Долговязый неуклюжий робкий ребенок девяти лет от роду, десяти лет, длинноногая, неловкая девочка, Катрина оттягивает и коротко стрижет ее жидкие каштановые волосы (а то они будут падать на лицо, и глазам от этого будет больно, о, как больно), рот у нее маленький и сморщенный, унылые глубоко посаженные глаза, настороженное выражение лица, испуганная улыбка, прикрываемая ладошкой, чуть широковатый лоб, чуть толстоватый подбородок, слишком длинные ноги , и ей всего одиннадцать лет,она смеется вместе с мальчишками, когда те бросаются в нее сухими комьями грязи и коровьими лепешками, когда у нее над головой пролетают твердые зеленые груши из сада Маккеев, ее секрет состоит в том, что она всех их любит, ее секрет в том, что она крадется задворками, в ночи, тайком, она — ястреб с красными крыльями, она — сипуха с немигающими рыжими глазами, она шпионит за ними всеми, она обожает и ненавидит их всех. Как люди живут? как живут люди в других семьях? о чем разговаривают, когда их не слышат посторонние? в сумерках, ночью, за полузашторенными окнами, за тонкими газовыми кружевными занавесками, при свете лампы, греясь у очага, в котором потрескивают поленья, как они смотрят друг на друга? как улыбаются друг другу? когда слышат мелодичный звон церковных колоколов, когда ветер гонит облака над крышами, какие у них секреты, которых мы не слышим?
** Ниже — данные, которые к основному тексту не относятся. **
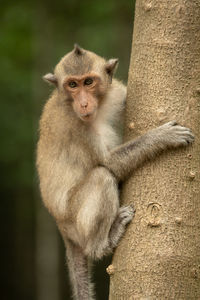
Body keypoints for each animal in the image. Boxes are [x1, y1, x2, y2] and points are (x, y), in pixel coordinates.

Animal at [36, 44, 194, 300]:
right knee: (102, 176)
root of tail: (61, 227)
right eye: (72, 85)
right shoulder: (74, 125)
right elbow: (109, 163)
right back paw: (103, 243)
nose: (83, 103)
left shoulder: (116, 93)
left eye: (88, 81)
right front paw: (161, 137)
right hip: (75, 222)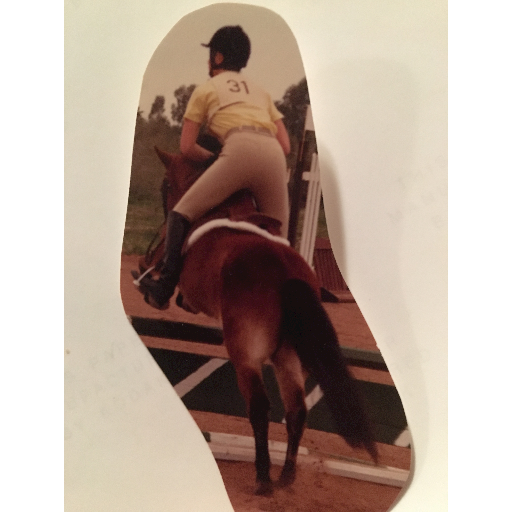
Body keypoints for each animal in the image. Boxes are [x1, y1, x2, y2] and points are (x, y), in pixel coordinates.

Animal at [134, 146, 378, 495]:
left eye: (165, 185)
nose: (166, 210)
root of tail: (287, 275)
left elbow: (169, 279)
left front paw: (152, 284)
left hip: (245, 354)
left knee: (260, 407)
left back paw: (263, 477)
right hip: (288, 357)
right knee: (296, 410)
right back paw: (286, 477)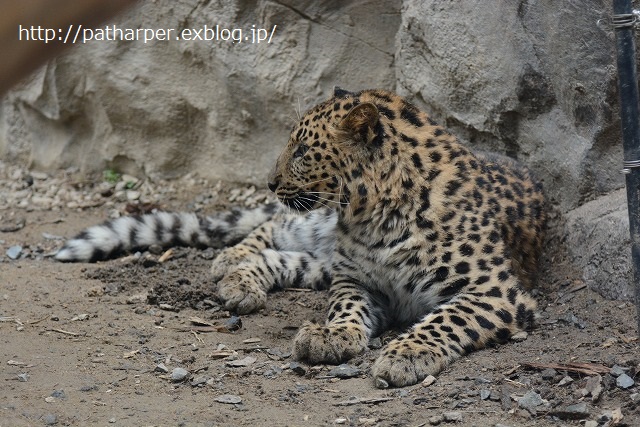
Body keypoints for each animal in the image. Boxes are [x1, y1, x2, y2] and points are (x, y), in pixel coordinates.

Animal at [53, 87, 544, 388]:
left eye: (303, 150)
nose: (269, 182)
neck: (373, 218)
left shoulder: (495, 291)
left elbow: (447, 318)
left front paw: (406, 354)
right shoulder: (356, 279)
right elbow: (346, 305)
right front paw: (334, 334)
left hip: (320, 254)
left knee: (290, 258)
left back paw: (241, 276)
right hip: (310, 225)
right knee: (269, 227)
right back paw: (230, 264)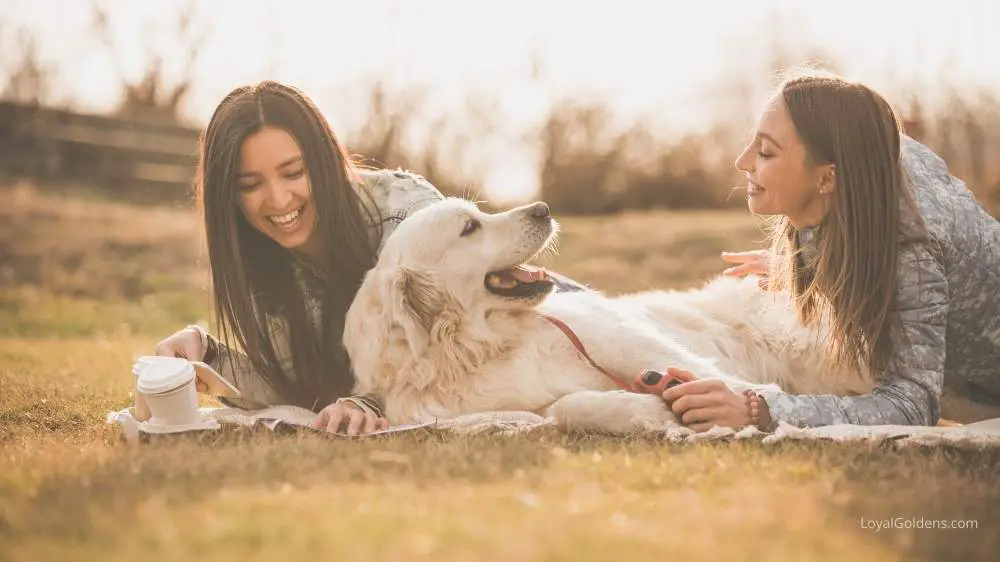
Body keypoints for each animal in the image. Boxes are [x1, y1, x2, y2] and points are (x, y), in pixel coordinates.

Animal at [346, 198, 876, 434]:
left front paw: (741, 402)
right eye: (470, 227)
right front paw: (652, 411)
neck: (487, 345)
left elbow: (702, 373)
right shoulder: (516, 411)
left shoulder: (617, 335)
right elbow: (567, 407)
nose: (542, 208)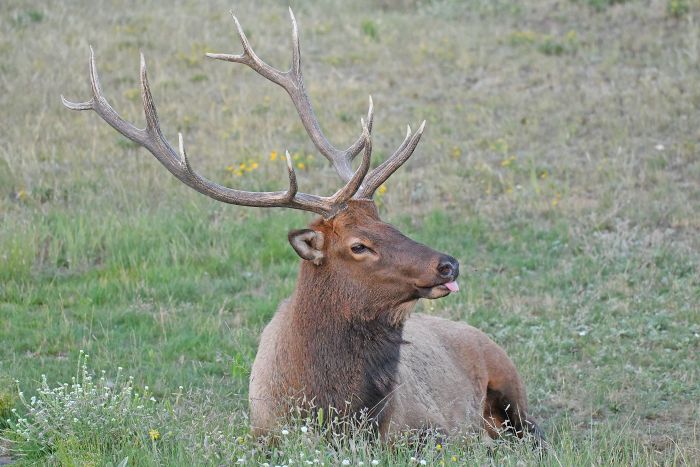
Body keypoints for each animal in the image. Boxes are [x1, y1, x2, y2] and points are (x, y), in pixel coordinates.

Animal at [62, 9, 543, 445]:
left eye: (387, 221)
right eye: (359, 245)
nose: (448, 264)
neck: (330, 409)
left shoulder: (428, 427)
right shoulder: (264, 435)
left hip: (509, 379)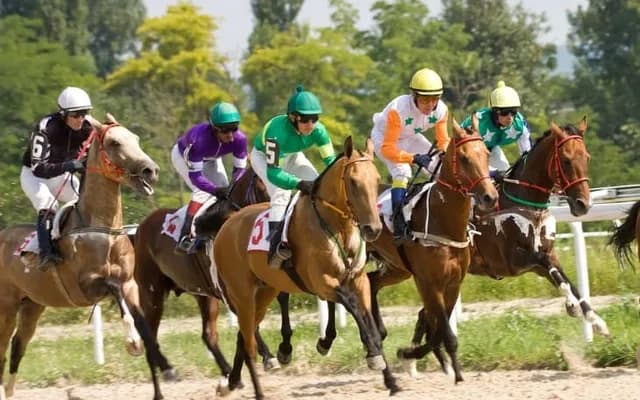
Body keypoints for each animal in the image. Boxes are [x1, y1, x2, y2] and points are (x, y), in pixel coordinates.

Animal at [0, 114, 162, 400]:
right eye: (115, 142)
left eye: (136, 138)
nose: (150, 170)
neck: (103, 231)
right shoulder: (84, 287)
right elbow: (113, 287)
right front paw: (132, 341)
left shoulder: (130, 282)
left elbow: (138, 312)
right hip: (6, 306)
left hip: (32, 304)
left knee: (19, 344)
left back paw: (9, 390)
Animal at [133, 167, 270, 399]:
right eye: (261, 186)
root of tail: (141, 227)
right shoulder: (230, 291)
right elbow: (249, 326)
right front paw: (268, 356)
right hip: (152, 294)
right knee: (150, 338)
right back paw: (163, 382)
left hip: (203, 294)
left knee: (208, 335)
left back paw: (228, 373)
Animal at [212, 136, 399, 399]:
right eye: (353, 182)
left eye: (375, 179)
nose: (373, 229)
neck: (336, 227)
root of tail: (227, 225)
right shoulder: (322, 283)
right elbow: (351, 304)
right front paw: (370, 354)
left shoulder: (359, 280)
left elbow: (369, 324)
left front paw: (390, 379)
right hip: (242, 294)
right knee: (248, 342)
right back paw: (257, 389)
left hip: (264, 292)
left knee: (243, 335)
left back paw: (231, 382)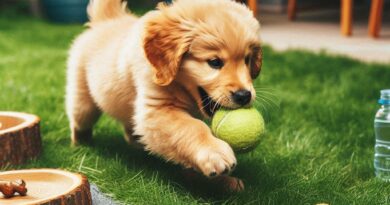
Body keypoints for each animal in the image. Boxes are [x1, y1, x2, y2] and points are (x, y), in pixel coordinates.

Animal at [66, 0, 262, 179]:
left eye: (247, 59)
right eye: (214, 62)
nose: (244, 96)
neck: (180, 85)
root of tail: (108, 18)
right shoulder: (157, 110)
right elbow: (191, 127)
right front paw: (214, 153)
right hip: (83, 101)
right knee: (80, 122)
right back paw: (80, 145)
Она ускользает от них, взлетая над топью, поворачивая к горам, где вершина Чаттароя ловит последний вечерний луч солнца, она ныряет и кружит, парит медленно, лениво, полностью контролируя свой полет, ее широкие крылья почти не двигаются, лишь блестящие темные перья трепещут на ветру, ее клюв приспособлен для того, чтобы вонзаться, рвать, терзать, но она никому не причинит вреда… она никому не причинит вреда, потому что она хорошая… потому что хочет быть всего лишь медленно скользящей тенью, там, внизу, на поверхности воды, хочет, чтобы ее видели, боялись,чтобы ею восхищались,чтобы ее знали.
Она ускользает от них, превращаясь в блестящую медно-красную змею и исчезая в земной норе!.. она — одна их тех гигантских оранжевых бабочек… а иногда — лошадь, молодой жеребец с черной шелковистой гривой и таким же хвостом, с черными топающими копытами, только глаза сверкают белым, только зубы вспыхивают белизной, когда она бесшумно несется галопом вдоль дороги… тайно, в сумерках, в ночи, вдоль дороги… вниз по длинному пыльному склону холма, через узкий деревянный мост, который трещит так, словно доски вот-вот взлетят на воздух, словно проржавевшие фермы вот-вот треснут, но она не боится, она не боится, ее мощные мускулистые ноги ступают твердо, грива развевается лихо, хвост черный, шелковистый, летящий, ее огромные копыта ударяют о землю, она больше не ребенок, ей больше нечего бояться, ее ноздри вдыхают влажную свежесть ночи, ее легкие распирает радость; что это — вкус прошлогодних листьев, острый и хрумкий? а это журчание, что это — звук мюркиркской речки, мелкими ручейками обтекающей огромные выбеленные валуны, лежащие на дне?